Five big bets on the future of digital (acquisition) marketing

Five big bets on the future of digital (acquisition) marketing

With globalisation at an all time high, you can go to the far reaches of the globe and still stumble across a McDonald’s, Subway, Zara, and Vodafone. 

We can get from one side of the earth to the other without too much fuss, yet there are still big differences in the stage of development of different countries’ digital marketing industries.

Cutting through the contrived complexity that often surrounds digital marketing, there are five key developments that should be on every marketer’s mind, these are by no means exhaustive but will help deliver tangible results, positive ROI and ultimately client satisfaction.

Get plugged into an exchange

Real time bidding (RTB) display is growing quickly – with two key benefits; it applies impression by impression bidding, thereby effectively applying search precision to display ads, for the first time display can truly compete with search. The other industry it steals from is banking, using exchanges to trade media, thereby opening up huge tracts of inventory for advertisers, smart targeting and retargeting meaning users are more likely to purchase. Google and Facebook have their own exchanges, smart digital agencies building trading desks. With small overall percentages now, growth is continuing swiftly. Get close to this stuff; in 10 years all media will be bought in this way so watch this space. 

Facebook – massive engagement, will ad revenue catch up with time spent?

Facebook's revenue growth is impressive as is the amount of time people spend on the platform, especially on mobile devices. Finally the ads are getting smarter, take a look down the right hand side of your feed, at least half will be relevant to you. It will never be Google, but it's a smart addition to the digital mix and offers an alternative when struggling with CPAs in search. 

Device differentiation is a temporary state of mind

Is a 7" Galaxy Note a tablet or a phone? The lines are blurred across devices. User behaviour is synchronising across tablet and desktop, Google no longer differentiates the two when it comes to Adwords.

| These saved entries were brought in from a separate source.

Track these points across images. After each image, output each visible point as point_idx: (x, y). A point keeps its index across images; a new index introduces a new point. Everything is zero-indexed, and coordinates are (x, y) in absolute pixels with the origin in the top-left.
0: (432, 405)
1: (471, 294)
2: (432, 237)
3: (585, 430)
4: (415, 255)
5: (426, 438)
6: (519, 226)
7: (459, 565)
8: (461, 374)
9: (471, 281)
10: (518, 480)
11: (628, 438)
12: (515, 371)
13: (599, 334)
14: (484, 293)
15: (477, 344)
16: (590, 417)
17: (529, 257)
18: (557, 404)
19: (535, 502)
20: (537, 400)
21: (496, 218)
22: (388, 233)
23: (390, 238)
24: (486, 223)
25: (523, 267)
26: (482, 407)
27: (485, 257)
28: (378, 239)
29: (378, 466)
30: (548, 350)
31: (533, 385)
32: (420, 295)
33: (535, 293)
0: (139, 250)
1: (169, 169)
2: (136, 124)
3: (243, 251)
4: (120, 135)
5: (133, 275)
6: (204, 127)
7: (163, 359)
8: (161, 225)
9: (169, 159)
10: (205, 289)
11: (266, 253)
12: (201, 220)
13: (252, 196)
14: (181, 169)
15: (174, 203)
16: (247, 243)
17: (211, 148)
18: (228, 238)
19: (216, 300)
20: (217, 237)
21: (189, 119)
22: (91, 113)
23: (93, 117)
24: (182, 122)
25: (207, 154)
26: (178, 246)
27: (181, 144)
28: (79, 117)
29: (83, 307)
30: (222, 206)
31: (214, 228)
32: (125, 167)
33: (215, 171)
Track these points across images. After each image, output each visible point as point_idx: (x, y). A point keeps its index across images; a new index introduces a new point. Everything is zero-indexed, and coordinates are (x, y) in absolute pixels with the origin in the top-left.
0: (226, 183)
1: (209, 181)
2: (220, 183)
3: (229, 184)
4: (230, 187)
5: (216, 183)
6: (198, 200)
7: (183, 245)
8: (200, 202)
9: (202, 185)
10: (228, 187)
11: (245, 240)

While a true mobile user journey still differs from desktop, it's important for business to cater for each device. Think responsive design when it comes to building sites, it'll cost a bit more but accommodating for users on all machines will pay off in the long run. Volume of searches from mobile/tablet has leapt from 10 to near 50% in three years, it's only going to continue in that way. Subsequently, don’t restrict your market to only desktops – you may lose them. 

Link building is dead – long live link building 

Content is king. Google hates SEO – whether they are slapping penalties on those who they believe to have infringed their linking rules or they're pushing everything natural below the home page. So we should stop trying to get sites to link back from us? Absolutely not. Links are still the number one factor when it comes to Google ranking a site in natural search. What's required is content, good quality fresh relevant content on your site, on other sites and on social channels. Keep linking content back, but put the user at the heart off everything you do. Make the content interesting, sticky and shareable and you'll reap rewards. 

Can Google hold off pretenders to the CPC crown?

Never underestimate the might of Google and particularly Adwords. Since Larry Page took over as CEO a couple of years ago they've raised what was a pretty high bar even further in terms of innovation. While those around them continue to define their proposition, Google’s armoury gets more powerful. Quite literally dozens of new product developments are released every month, recently from a massive enhanced campaign switch over at the turn of the year, to image ads to making product listing ads paid products. Most impressively though, responding to advertisers finding core generic terms prohibitively expensive, they've started adding user segments.

Demographics and returning users is now key, allowing advertisers to control how much they pay to appear against different types of users. Bid more for the ones they want, don't bother with the ones they don't. It's really no wonder their share price recently went flying past $1000.

Frightening? Maybe. Important? Most certainly. Make the most of it. 

Luke Smith is founder of search marketing agency Croud.